Copy of 997000-01-08-1574596067426
Smoke billows from burning tires during a demonstration in Nasiriyah, the capital of Iraq's southern province of Dhi Qar on November 24, 2019, as protesters cut-off roads and activists call for a general strike. Image Credit: AFP

Nasiriyah: Six protesters were killed Sunday in Iraq’s south, where resurging anti-government demonstrations turned up the heat on paralysed politicians facing the country’s largest grassroots movement in decades.

Three demonstrators were killed and around 50 wounded in clashes with security forces near the key southern port of Umm Qasr, the Iraqi Human Rights Commission reported.

An AFP correspondent said security forces had fired live rounds at protesters trying to block access to the port.

Since October 1, Iraq’s capital and majority-Shiite south have been swept by mass demonstrations over corruption, lack of jobs and poor services that have escalated into calls for an overhaul of the ruling system.

Top leaders have publicly acknowledged the demands as legitimate and promised measures to appease protesters, including hiring drives, electoral reform and a cabinet reshuffle.

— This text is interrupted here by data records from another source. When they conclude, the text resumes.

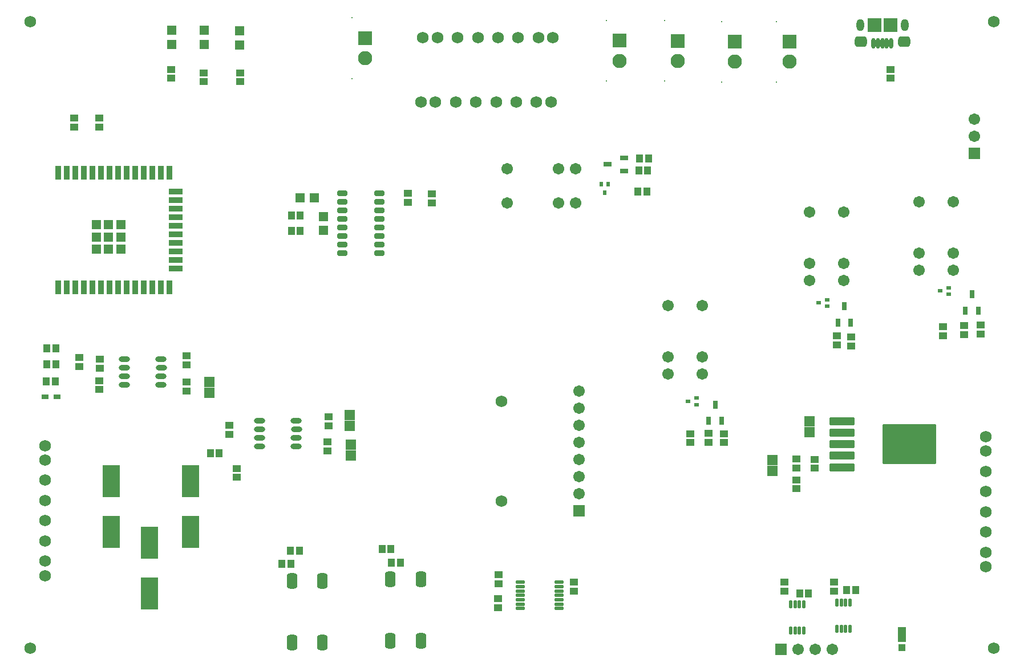
<source format=gts>
G04*
G04 #@! TF.GenerationSoftware,Altium Limited,Altium Designer,22.5.1 (42)*
G04*
G04 Layer_Color=8388736*
%FSLAX25Y25*%
%MOIN*%
G70*
G04*
G04 #@! TF.SameCoordinates,12F1D17F-3755-47B3-A83E-197F31224518*
G04*
G04*
G04 #@! TF.FilePolarity,Negative*
G04*
G01*
G75*
%ADD23R,0.03543X0.07874*%
%ADD24R,0.07874X0.03543*%
%ADD25R,0.05236X0.05236*%
%ADD49R,0.04147X0.04540*%
%ADD50R,0.05524X0.05524*%
%ADD51R,0.04737X0.03162*%
%ADD52R,0.08280X0.07887*%
G04:AMPARAMS|DCode=53|XSize=70.99mil|YSize=63.12mil|CornerRadius=17.78mil|HoleSize=0mil|Usage=FLASHONLY|Rotation=180.000|XOffset=0mil|YOffset=0mil|HoleType=Round|Shape=RoundedRectangle|*
%AMROUNDEDRECTD53*
21,1,0.07099,0.02756,0,0,180.0*
21,1,0.03543,0.06312,0,0,180.0*
1,1,0.03556,-0.01772,0.01378*
1,1,0.03556,0.01772,0.01378*
1,1,0.03556,0.01772,-0.01378*
1,1,0.03556,-0.01772,-0.01378*
%
%ADD53ROUNDEDRECTD53*%
%ADD54O,0.02375X0.06115*%
%ADD55R,0.04343X0.04737*%
G04:AMPARAMS|DCode=56|XSize=63.12mil|YSize=90.68mil|CornerRadius=17.78mil|HoleSize=0mil|Usage=FLASHONLY|Rotation=0.000|XOffset=0mil|YOffset=0mil|HoleType=Round|Shape=RoundedRectangle|*
%AMROUNDEDRECTD56*
21,1,0.06312,0.05512,0,0,0.0*
21,1,0.02756,0.09068,0,0,0.0*
1,1,0.03556,0.01378,-0.02756*
1,1,0.03556,-0.01378,-0.02756*
1,1,0.03556,-0.01378,0.02756*
1,1,0.03556,0.01378,0.02756*
%
%ADD56ROUNDEDRECTD56*%
%ADD57R,0.04540X0.04147*%
%ADD58R,0.04737X0.04343*%
%ADD59R,0.06312X0.05918*%
%ADD60R,0.02808X0.02375*%
%ADD61O,0.02178X0.04737*%
%ADD62R,0.09855X0.18713*%
%ADD63R,0.03950X0.02769*%
%ADD64R,0.03162X0.04737*%
%ADD65O,0.06509X0.03162*%
%ADD66R,0.05524X0.05524*%
%ADD67R,0.02375X0.02808*%
%ADD68R,0.05131X0.08674*%
%ADD69R,0.03950X0.03950*%
G04:AMPARAMS|DCode=70|XSize=47.37mil|YSize=145.8mil|CornerRadius=5.97mil|HoleSize=0mil|Usage=FLASHONLY|Rotation=90.000|XOffset=0mil|YOffset=0mil|HoleType=Round|Shape=RoundedRectangle|*
%AMROUNDEDRECTD70*
21,1,0.04737,0.13386,0,0,90.0*
21,1,0.03543,0.14580,0,0,90.0*
1,1,0.01194,0.06693,0.01772*
1,1,0.01194,0.06693,-0.01772*
1,1,0.01194,-0.06693,-0.01772*
1,1,0.01194,-0.06693,0.01772*
%
%ADD70ROUNDEDRECTD70*%
G04:AMPARAMS|DCode=71|XSize=236.35mil|YSize=311.15mil|CornerRadius=6.28mil|HoleSize=0mil|Usage=FLASHONLY|Rotation=90.000|XOffset=0mil|YOffset=0mil|HoleType=Round|Shape=RoundedRectangle|*
%AMROUNDEDRECTD71*
21,1,0.23635,0.29858,0,0,90.0*
21,1,0.22378,0.31115,0,0,90.0*
1,1,0.01257,0.14929,0.11189*
1,1,0.01257,0.14929,-0.11189*
1,1,0.01257,-0.14929,-0.11189*
1,1,0.01257,-0.14929,0.11189*
%
%ADD71ROUNDEDRECTD71*%
%ADD72O,0.05761X0.02217*%
G04:AMPARAMS|DCode=73|XSize=59.58mil|YSize=32.41mil|CornerRadius=7.05mil|HoleSize=0mil|Usage=FLASHONLY|Rotation=0.000|XOffset=0mil|YOffset=0mil|HoleType=Round|Shape=RoundedRectangle|*
%AMROUNDEDRECTD73*
21,1,0.05958,0.01831,0,0,0.0*
21,1,0.04547,0.03241,0,0,0.0*
1,1,0.01410,0.02274,-0.00915*
1,1,0.01410,-0.02274,-0.00915*
1,1,0.01410,-0.02274,0.00915*
1,1,0.01410,0.02274,0.00915*
%
%ADD73ROUNDEDRECTD73*%
%ADD74C,0.06800*%
%ADD75R,0.06706X0.06706*%
%ADD76C,0.06706*%
%ADD77C,0.00800*%
%ADD78C,0.08300*%
%ADD79R,0.08300X0.08300*%
%ADD80O,0.04343X0.07099*%
%ADD81R,0.06706X0.06706*%
D23*
X30000Y224571D02*
D03*
X35000D02*
D03*
X40000D02*
D03*
X45000D02*
D03*
X50000D02*
D03*
X55000D02*
D03*
X60000D02*
D03*
X65000D02*
D03*
X70000D02*
D03*
X75000D02*
D03*
X80000D02*
D03*
X85000D02*
D03*
X90000D02*
D03*
X95000D02*
D03*
Y291500D02*
D03*
X90000D02*
D03*
X85000D02*
D03*
X80000D02*
D03*
X75000D02*
D03*
X70000D02*
D03*
X65000D02*
D03*
X60000D02*
D03*
X55000D02*
D03*
X50000D02*
D03*
X45000D02*
D03*
X40000D02*
D03*
X35000D02*
D03*
X30000D02*
D03*
D24*
X98937Y235535D02*
D03*
Y240535D02*
D03*
Y245535D02*
D03*
Y250535D02*
D03*
Y255535D02*
D03*
Y260535D02*
D03*
Y265535D02*
D03*
Y270535D02*
D03*
Y275535D02*
D03*
Y280535D02*
D03*
D25*
X52303Y246874D02*
D03*
Y254098D02*
D03*
Y261323D02*
D03*
X59528Y246874D02*
D03*
Y254098D02*
D03*
Y261323D02*
D03*
X66752Y246874D02*
D03*
Y254098D02*
D03*
Y261323D02*
D03*
D49*
X171559Y266500D02*
D03*
X166441D02*
D03*
X165882Y70500D02*
D03*
X171000D02*
D03*
X171559Y257500D02*
D03*
X166441D02*
D03*
X369941Y300000D02*
D03*
X375059D02*
D03*
X369441Y293000D02*
D03*
X374559D02*
D03*
X490941Y47500D02*
D03*
X496059D02*
D03*
X463441Y45500D02*
D03*
X468559D02*
D03*
X219441Y71500D02*
D03*
X224559D02*
D03*
X119000Y127500D02*
D03*
X124118D02*
D03*
D50*
X185000Y266134D02*
D03*
Y257866D02*
D03*
X136000Y374500D02*
D03*
Y366232D02*
D03*
X115500Y366732D02*
D03*
Y375000D02*
D03*
X96500D02*
D03*
Y366732D02*
D03*
D51*
X360724Y292760D02*
D03*
Y300240D02*
D03*
X351276Y296500D02*
D03*
D52*
X507000Y378000D02*
D03*
X516449D02*
D03*
D53*
X499126Y368354D02*
D03*
X524323D02*
D03*
D54*
X511724Y367469D02*
D03*
X514284D02*
D03*
X516843D02*
D03*
X506606D02*
D03*
X509165D02*
D03*
D55*
X230157Y63500D02*
D03*
X224843D02*
D03*
X160843Y63000D02*
D03*
X166157D02*
D03*
X368843Y280500D02*
D03*
X374158D02*
D03*
X23500Y189000D02*
D03*
X28815D02*
D03*
X28657Y179500D02*
D03*
X23343D02*
D03*
X28500Y169500D02*
D03*
X23185D02*
D03*
D56*
X184358Y17087D02*
D03*
X166642D02*
D03*
Y52913D02*
D03*
X184358D02*
D03*
X242000Y53827D02*
D03*
X224284D02*
D03*
Y18000D02*
D03*
X242000D02*
D03*
D57*
X287000Y37441D02*
D03*
Y42559D02*
D03*
X516500Y346941D02*
D03*
Y352059D02*
D03*
X54000Y164941D02*
D03*
Y170059D02*
D03*
X96000Y346941D02*
D03*
Y352059D02*
D03*
X115000Y344941D02*
D03*
Y350059D02*
D03*
X136500Y344941D02*
D03*
Y350059D02*
D03*
X493500Y190441D02*
D03*
Y195559D02*
D03*
X472000Y118941D02*
D03*
Y124059D02*
D03*
X461500Y106941D02*
D03*
Y112059D02*
D03*
X569000Y202559D02*
D03*
Y197441D02*
D03*
X547000Y201559D02*
D03*
Y196441D02*
D03*
X399500Y133941D02*
D03*
Y139059D02*
D03*
X419000Y133941D02*
D03*
Y139059D02*
D03*
X287500Y56559D02*
D03*
Y51441D02*
D03*
X39500Y323559D02*
D03*
Y318441D02*
D03*
X54000Y323559D02*
D03*
Y318441D02*
D03*
X134500Y113500D02*
D03*
Y118618D02*
D03*
X42500Y178441D02*
D03*
Y183559D02*
D03*
D58*
X483500Y46843D02*
D03*
Y52157D02*
D03*
X485000Y196158D02*
D03*
Y190842D02*
D03*
X410000Y139157D02*
D03*
Y133843D02*
D03*
X559500Y196843D02*
D03*
Y202157D02*
D03*
X461500Y124158D02*
D03*
Y118842D02*
D03*
X234500Y274185D02*
D03*
Y279500D02*
D03*
X331500Y46843D02*
D03*
Y52157D02*
D03*
X454500D02*
D03*
Y46843D02*
D03*
X248500Y279157D02*
D03*
Y273843D02*
D03*
X187500Y134158D02*
D03*
Y128842D02*
D03*
X105000Y169315D02*
D03*
Y164000D02*
D03*
X130000Y138685D02*
D03*
Y144000D02*
D03*
X54500Y182658D02*
D03*
Y177342D02*
D03*
X188000Y149000D02*
D03*
Y143685D02*
D03*
X105000Y184658D02*
D03*
Y179342D02*
D03*
D59*
X469000Y146150D02*
D03*
Y139850D02*
D03*
X447500Y117350D02*
D03*
Y123650D02*
D03*
X201000Y132500D02*
D03*
Y126201D02*
D03*
X118500Y169150D02*
D03*
Y162850D02*
D03*
X200500Y143701D02*
D03*
Y150000D02*
D03*
D60*
X479559Y213531D02*
D03*
Y217469D02*
D03*
X474441Y215500D02*
D03*
X403118Y156032D02*
D03*
Y159968D02*
D03*
X398000Y158000D02*
D03*
X550559Y220532D02*
D03*
Y224468D02*
D03*
X545441Y222500D02*
D03*
D61*
X492839Y40177D02*
D03*
X490279D02*
D03*
X487720D02*
D03*
X485161D02*
D03*
X492839Y24823D02*
D03*
X490279D02*
D03*
X487720D02*
D03*
X485161D02*
D03*
X465839Y39177D02*
D03*
X463279D02*
D03*
X460720D02*
D03*
X458161D02*
D03*
X465839Y23823D02*
D03*
X463279D02*
D03*
X460720D02*
D03*
X458161D02*
D03*
D62*
X83500Y75461D02*
D03*
Y45539D02*
D03*
X107500Y81539D02*
D03*
Y111461D02*
D03*
X61000D02*
D03*
Y81539D02*
D03*
D63*
X22457Y160500D02*
D03*
X29543D02*
D03*
D64*
X489500Y213500D02*
D03*
X493240Y204051D02*
D03*
X485760D02*
D03*
X560260Y211051D02*
D03*
X567740D02*
D03*
X564000Y220500D02*
D03*
X410260Y146551D02*
D03*
X417740D02*
D03*
X414000Y156000D02*
D03*
D65*
X169228Y131551D02*
D03*
Y136551D02*
D03*
X169500Y141551D02*
D03*
X169228Y146551D02*
D03*
X147772Y131551D02*
D03*
Y136551D02*
D03*
Y141551D02*
D03*
Y146551D02*
D03*
X68772Y182500D02*
D03*
Y177500D02*
D03*
Y172500D02*
D03*
Y167500D02*
D03*
X90228Y182500D02*
D03*
X90500Y177500D02*
D03*
X90228Y172500D02*
D03*
Y167500D02*
D03*
D66*
X171366Y277000D02*
D03*
X179634D02*
D03*
D67*
X351468Y285118D02*
D03*
X347532D02*
D03*
X349500Y280000D02*
D03*
D68*
X523000Y21500D02*
D03*
D69*
Y14020D02*
D03*
D70*
X488130Y146236D02*
D03*
Y139543D02*
D03*
Y132850D02*
D03*
Y126157D02*
D03*
Y119465D02*
D03*
D71*
X527500Y132850D02*
D03*
D72*
X322917Y36823D02*
D03*
Y39382D02*
D03*
Y41941D02*
D03*
Y44500D02*
D03*
Y47059D02*
D03*
Y49618D02*
D03*
Y52177D02*
D03*
X300083Y36823D02*
D03*
Y39382D02*
D03*
Y41941D02*
D03*
Y44500D02*
D03*
Y47059D02*
D03*
Y49618D02*
D03*
Y52177D02*
D03*
D73*
X196173Y279500D02*
D03*
Y274500D02*
D03*
Y269500D02*
D03*
Y264500D02*
D03*
Y259500D02*
D03*
Y254500D02*
D03*
Y249500D02*
D03*
Y244500D02*
D03*
X217827D02*
D03*
Y249500D02*
D03*
Y254500D02*
D03*
Y259500D02*
D03*
Y264500D02*
D03*
Y269500D02*
D03*
Y274500D02*
D03*
Y279500D02*
D03*
D74*
X22500Y132087D02*
D03*
Y100000D02*
D03*
Y64567D02*
D03*
Y111811D02*
D03*
Y123622D02*
D03*
Y88189D02*
D03*
Y56102D02*
D03*
Y76378D02*
D03*
X572000Y137276D02*
D03*
Y105189D02*
D03*
Y69756D02*
D03*
Y117000D02*
D03*
Y128811D02*
D03*
Y93378D02*
D03*
Y61291D02*
D03*
Y81567D02*
D03*
X576772Y379921D02*
D03*
X297811Y333000D02*
D03*
X318087D02*
D03*
X286000D02*
D03*
X250567D02*
D03*
X262378D02*
D03*
X309622D02*
D03*
X274189D02*
D03*
X242102D02*
D03*
X298933Y370500D02*
D03*
X319209D02*
D03*
X287122D02*
D03*
X251689D02*
D03*
X263500D02*
D03*
X310744D02*
D03*
X275311D02*
D03*
X243224D02*
D03*
X289000Y158000D02*
D03*
Y99500D02*
D03*
X13780Y13780D02*
D03*
X576772D02*
D03*
X13780Y379921D02*
D03*
D75*
X334500Y94000D02*
D03*
X565500Y303000D02*
D03*
D76*
X334500Y104000D02*
D03*
Y114000D02*
D03*
Y124000D02*
D03*
Y134000D02*
D03*
Y144000D02*
D03*
Y154000D02*
D03*
Y164000D02*
D03*
X292500Y274000D02*
D03*
Y294000D02*
D03*
X322500Y274000D02*
D03*
Y294000D02*
D03*
X332500Y274000D02*
D03*
Y294000D02*
D03*
X469000Y268500D02*
D03*
X489000D02*
D03*
X469000Y238500D02*
D03*
X489000D02*
D03*
X469000Y228500D02*
D03*
X489000D02*
D03*
X553000Y234500D02*
D03*
X533000D02*
D03*
X553000Y244500D02*
D03*
X533000D02*
D03*
X553000Y274500D02*
D03*
X533000D02*
D03*
X565500Y323000D02*
D03*
Y313000D02*
D03*
X386500Y214000D02*
D03*
X406500D02*
D03*
X386500Y184000D02*
D03*
X406500D02*
D03*
X386500Y174000D02*
D03*
X406500D02*
D03*
X482500Y13000D02*
D03*
X472500D02*
D03*
X462500D02*
D03*
D77*
X201800Y346800D02*
D03*
Y382200D02*
D03*
X350300Y345300D02*
D03*
Y380700D02*
D03*
X384300Y345200D02*
D03*
Y380600D02*
D03*
X417800Y344700D02*
D03*
Y380100D02*
D03*
X449800Y344700D02*
D03*
Y380100D02*
D03*
D78*
X209500Y358600D02*
D03*
X358000Y357100D02*
D03*
X392000Y357000D02*
D03*
X425500Y356500D02*
D03*
X457500D02*
D03*
D79*
X209500Y370400D02*
D03*
X358000Y368900D02*
D03*
X392000Y368800D02*
D03*
X425500Y368300D02*
D03*
X457500D02*
D03*
D80*
X498732Y378000D02*
D03*
X524717D02*
D03*
D81*
X452500Y13000D02*
D03*
M02*

</source>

But the rallies have continued, waning on some days but swelling when demonstrators felt politicians were stalling.

On Sunday, protesters in the southern city of Nasiriyah blockaded five main bridges, shut down schools and burned tyres outside public offices in anger.

They blocked access to oil fields and companies around the city, torching as well its Shiite endowment centre, a government body that manages religious sites.

Medical sources said overnight three protesters had been shot dead and at least 47 others wounded by security forces in the city, some 300 kilometres (200 miles) south of the capital Baghdad.

An estimated 350 people have been killed and thousands wounded since October 1, according to a tally compiled by AFP as authorities are not providing precise or updated figures.

That makes the protests Iraq’s deadliest grassroots movement in decades, but also its most widespread.